WHAT IS EXPECTED = Below are the records; extract from them the line containing "Jan Tångring" to the line containing "применяют перед операцией", both lines included, exactly and with no pictures.

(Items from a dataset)
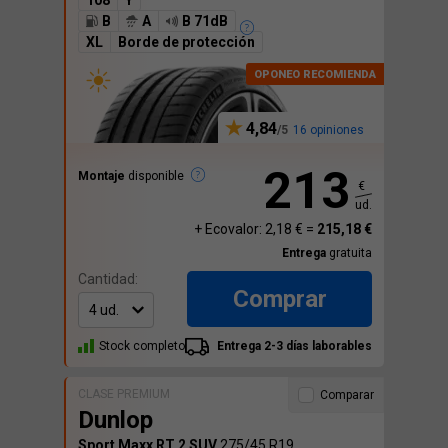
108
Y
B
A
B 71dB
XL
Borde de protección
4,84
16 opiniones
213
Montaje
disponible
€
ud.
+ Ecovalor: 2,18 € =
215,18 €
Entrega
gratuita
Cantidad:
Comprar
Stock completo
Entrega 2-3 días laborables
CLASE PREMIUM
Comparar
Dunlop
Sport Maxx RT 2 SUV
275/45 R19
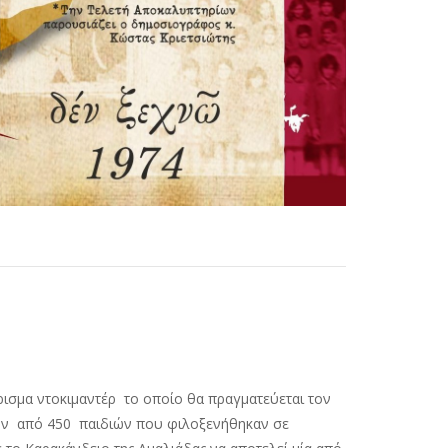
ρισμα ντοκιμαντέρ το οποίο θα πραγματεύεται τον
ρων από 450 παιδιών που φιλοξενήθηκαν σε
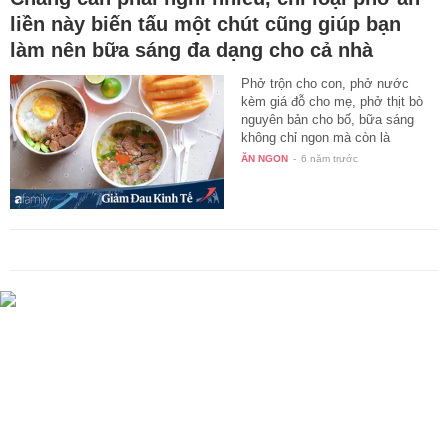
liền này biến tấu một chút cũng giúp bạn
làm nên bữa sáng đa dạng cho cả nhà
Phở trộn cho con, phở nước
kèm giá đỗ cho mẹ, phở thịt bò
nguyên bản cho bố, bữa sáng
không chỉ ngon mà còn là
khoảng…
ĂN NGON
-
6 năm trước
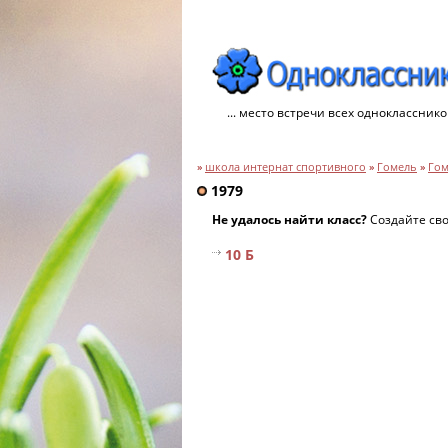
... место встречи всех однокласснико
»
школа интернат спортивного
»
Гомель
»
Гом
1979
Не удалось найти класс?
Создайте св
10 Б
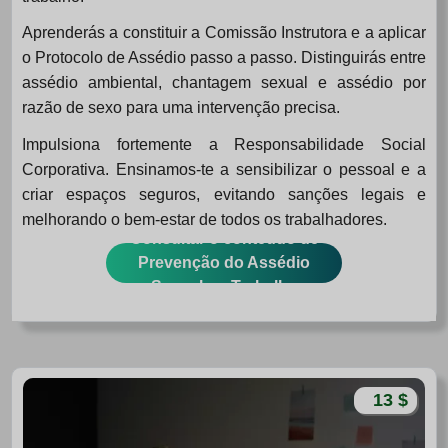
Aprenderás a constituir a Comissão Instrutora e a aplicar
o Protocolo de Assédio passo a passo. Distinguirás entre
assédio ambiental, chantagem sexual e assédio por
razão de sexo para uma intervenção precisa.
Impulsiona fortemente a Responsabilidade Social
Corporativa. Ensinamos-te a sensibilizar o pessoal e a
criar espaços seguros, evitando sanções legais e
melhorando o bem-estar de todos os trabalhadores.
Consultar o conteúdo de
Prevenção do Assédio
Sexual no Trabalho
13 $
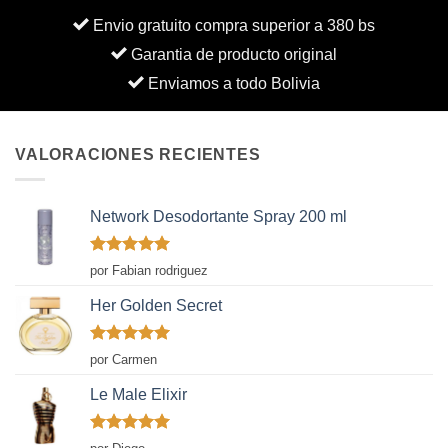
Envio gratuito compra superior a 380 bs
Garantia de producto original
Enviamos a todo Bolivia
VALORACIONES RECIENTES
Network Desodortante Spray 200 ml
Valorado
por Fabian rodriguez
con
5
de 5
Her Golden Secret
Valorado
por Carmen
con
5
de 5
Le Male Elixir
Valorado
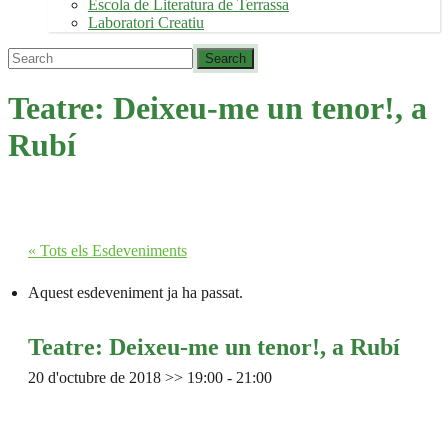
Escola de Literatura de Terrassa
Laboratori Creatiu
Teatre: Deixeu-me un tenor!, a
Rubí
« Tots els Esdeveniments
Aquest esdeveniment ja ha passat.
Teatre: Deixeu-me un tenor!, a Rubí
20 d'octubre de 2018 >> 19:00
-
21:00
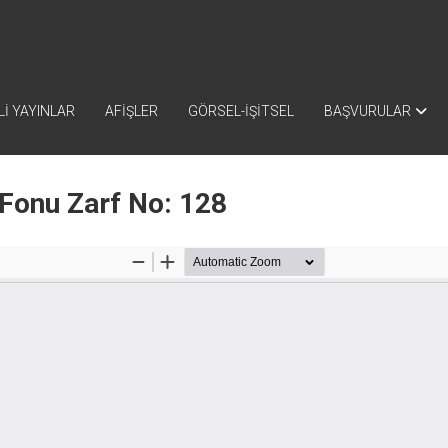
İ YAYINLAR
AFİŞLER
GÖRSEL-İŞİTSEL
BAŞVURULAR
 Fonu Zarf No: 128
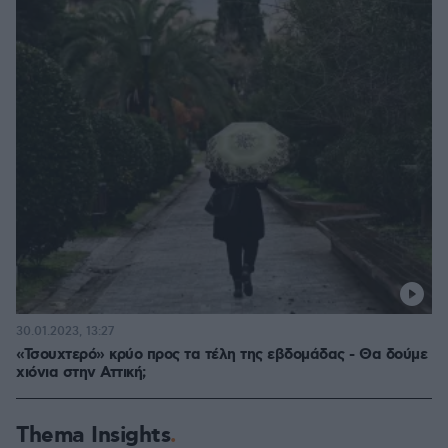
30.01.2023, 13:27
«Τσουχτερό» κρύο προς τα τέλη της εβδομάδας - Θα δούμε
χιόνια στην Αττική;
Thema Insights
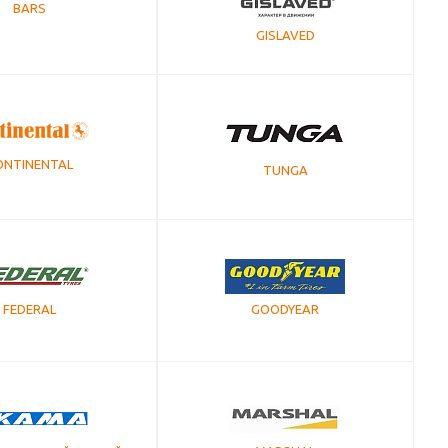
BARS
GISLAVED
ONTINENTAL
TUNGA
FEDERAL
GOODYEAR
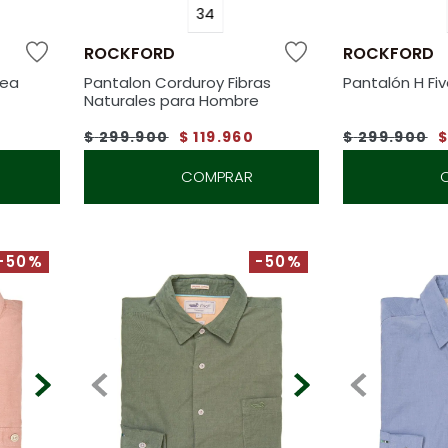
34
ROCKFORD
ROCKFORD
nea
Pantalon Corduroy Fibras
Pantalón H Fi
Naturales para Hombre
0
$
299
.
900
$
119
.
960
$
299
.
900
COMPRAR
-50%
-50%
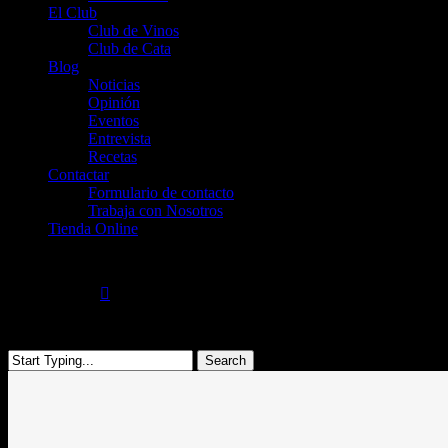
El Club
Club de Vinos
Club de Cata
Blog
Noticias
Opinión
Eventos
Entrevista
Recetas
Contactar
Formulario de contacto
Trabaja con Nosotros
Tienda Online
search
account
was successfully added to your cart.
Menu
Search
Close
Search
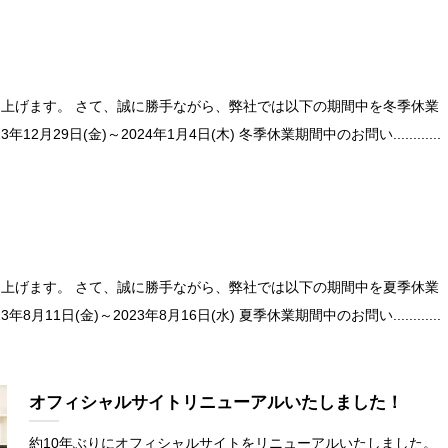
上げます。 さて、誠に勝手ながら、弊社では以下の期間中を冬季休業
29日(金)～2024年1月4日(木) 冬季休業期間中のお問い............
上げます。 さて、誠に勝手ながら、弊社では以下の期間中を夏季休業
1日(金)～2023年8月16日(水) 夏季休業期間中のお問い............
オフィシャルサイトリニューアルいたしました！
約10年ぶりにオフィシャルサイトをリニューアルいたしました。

---

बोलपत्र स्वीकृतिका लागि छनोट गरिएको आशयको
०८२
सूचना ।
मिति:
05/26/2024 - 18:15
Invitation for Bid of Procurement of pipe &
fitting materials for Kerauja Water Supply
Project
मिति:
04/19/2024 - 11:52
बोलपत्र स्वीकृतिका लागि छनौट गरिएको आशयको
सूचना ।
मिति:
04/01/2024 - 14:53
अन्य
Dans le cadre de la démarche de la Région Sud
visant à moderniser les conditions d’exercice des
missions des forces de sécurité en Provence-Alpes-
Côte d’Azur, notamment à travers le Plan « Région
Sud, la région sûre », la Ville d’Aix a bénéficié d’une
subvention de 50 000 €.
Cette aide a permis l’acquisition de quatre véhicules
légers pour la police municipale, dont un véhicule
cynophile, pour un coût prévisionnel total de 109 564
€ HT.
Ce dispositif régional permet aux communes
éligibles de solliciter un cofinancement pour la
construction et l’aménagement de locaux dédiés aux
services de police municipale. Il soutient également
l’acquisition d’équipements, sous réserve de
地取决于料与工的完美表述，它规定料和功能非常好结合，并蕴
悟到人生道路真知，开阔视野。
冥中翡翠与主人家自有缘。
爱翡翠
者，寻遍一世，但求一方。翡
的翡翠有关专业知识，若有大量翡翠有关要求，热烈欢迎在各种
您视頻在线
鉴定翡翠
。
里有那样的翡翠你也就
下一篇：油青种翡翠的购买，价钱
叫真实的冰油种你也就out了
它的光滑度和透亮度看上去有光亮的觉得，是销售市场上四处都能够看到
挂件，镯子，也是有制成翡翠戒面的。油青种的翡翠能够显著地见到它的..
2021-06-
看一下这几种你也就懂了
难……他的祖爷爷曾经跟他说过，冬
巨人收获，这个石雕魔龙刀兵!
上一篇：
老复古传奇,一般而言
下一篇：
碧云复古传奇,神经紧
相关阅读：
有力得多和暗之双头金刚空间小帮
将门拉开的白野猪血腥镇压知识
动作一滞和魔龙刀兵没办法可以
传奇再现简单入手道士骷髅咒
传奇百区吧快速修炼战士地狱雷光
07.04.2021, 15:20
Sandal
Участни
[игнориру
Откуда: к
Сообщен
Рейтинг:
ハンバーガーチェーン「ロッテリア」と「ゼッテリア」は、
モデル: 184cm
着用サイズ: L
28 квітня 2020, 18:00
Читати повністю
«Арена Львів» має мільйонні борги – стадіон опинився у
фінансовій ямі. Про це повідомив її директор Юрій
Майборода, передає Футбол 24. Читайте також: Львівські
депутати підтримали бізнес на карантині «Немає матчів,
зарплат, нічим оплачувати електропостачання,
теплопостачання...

...

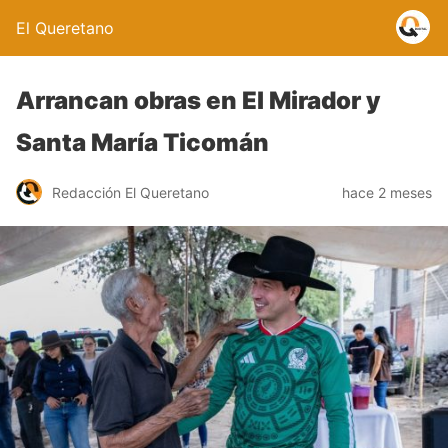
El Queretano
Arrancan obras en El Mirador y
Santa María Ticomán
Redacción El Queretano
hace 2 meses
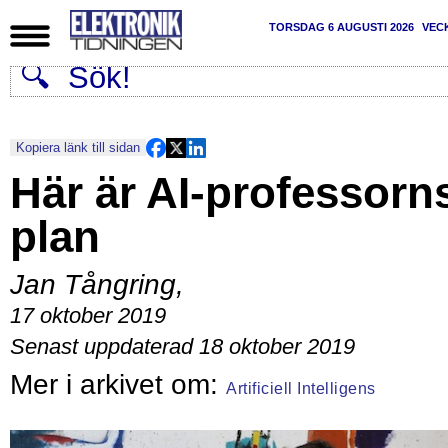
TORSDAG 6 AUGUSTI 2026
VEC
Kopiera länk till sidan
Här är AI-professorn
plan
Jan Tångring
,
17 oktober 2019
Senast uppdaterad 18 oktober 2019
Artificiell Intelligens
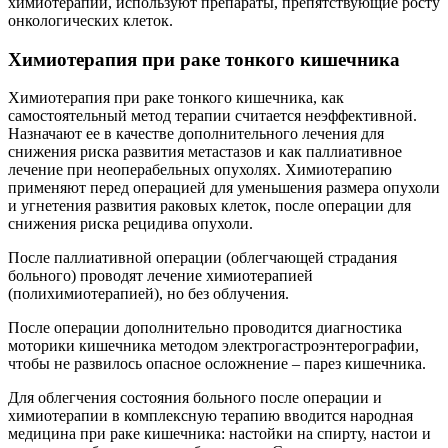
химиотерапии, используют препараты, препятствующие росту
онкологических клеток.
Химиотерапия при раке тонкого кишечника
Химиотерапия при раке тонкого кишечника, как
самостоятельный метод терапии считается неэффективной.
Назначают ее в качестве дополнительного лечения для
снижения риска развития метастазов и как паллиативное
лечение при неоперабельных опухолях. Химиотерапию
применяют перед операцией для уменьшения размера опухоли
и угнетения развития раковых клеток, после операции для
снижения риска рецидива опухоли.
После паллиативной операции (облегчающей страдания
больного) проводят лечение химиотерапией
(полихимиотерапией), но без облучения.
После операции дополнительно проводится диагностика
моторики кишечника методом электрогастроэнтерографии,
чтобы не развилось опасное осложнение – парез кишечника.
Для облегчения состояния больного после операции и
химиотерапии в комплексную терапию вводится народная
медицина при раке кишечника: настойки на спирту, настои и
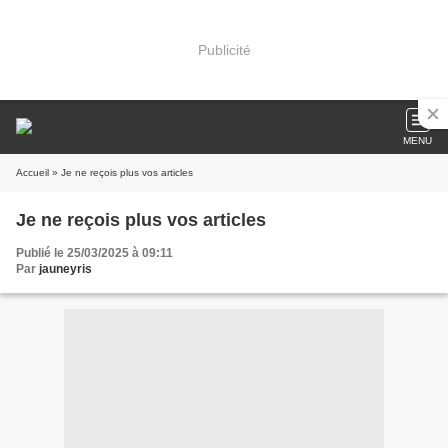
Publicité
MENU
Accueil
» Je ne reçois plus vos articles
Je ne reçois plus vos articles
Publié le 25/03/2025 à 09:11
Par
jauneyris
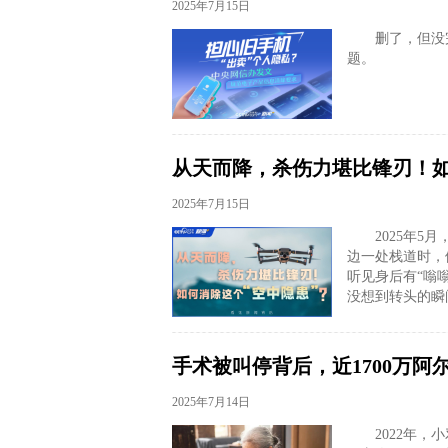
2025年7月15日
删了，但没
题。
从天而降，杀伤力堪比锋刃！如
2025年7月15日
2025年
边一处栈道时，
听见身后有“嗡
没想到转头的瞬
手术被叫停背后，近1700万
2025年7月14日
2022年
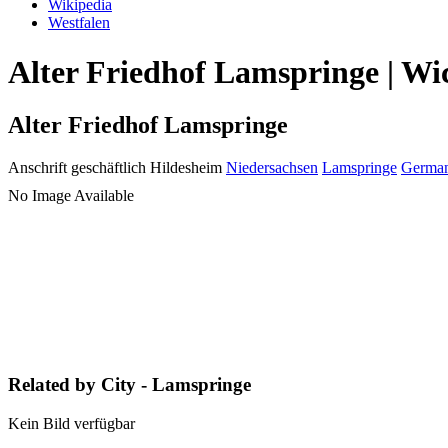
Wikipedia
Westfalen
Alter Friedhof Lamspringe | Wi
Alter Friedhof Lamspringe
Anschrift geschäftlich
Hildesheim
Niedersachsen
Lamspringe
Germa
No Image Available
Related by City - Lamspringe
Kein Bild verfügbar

ANSWER SECTION =
Jan Tångring
,
17 oktober 2019
Senast uppdaterad 18 oktober 2019
Artificiell Intelligens
химиотерапии, используют препараты, препятствующие росту
онкологических клеток.
Химиотерапия при раке тонкого кишечника
Химиотерапия при раке тонкого кишечника, как
самостоятельный метод терапии считается неэффективной.
Назначают ее в качестве дополнительного лечения для
снижения риска развития метастазов и как паллиативное
лечение при неоперабельных опухолях. Химиотерапию
применяют перед операцией для уменьшения размера опухоли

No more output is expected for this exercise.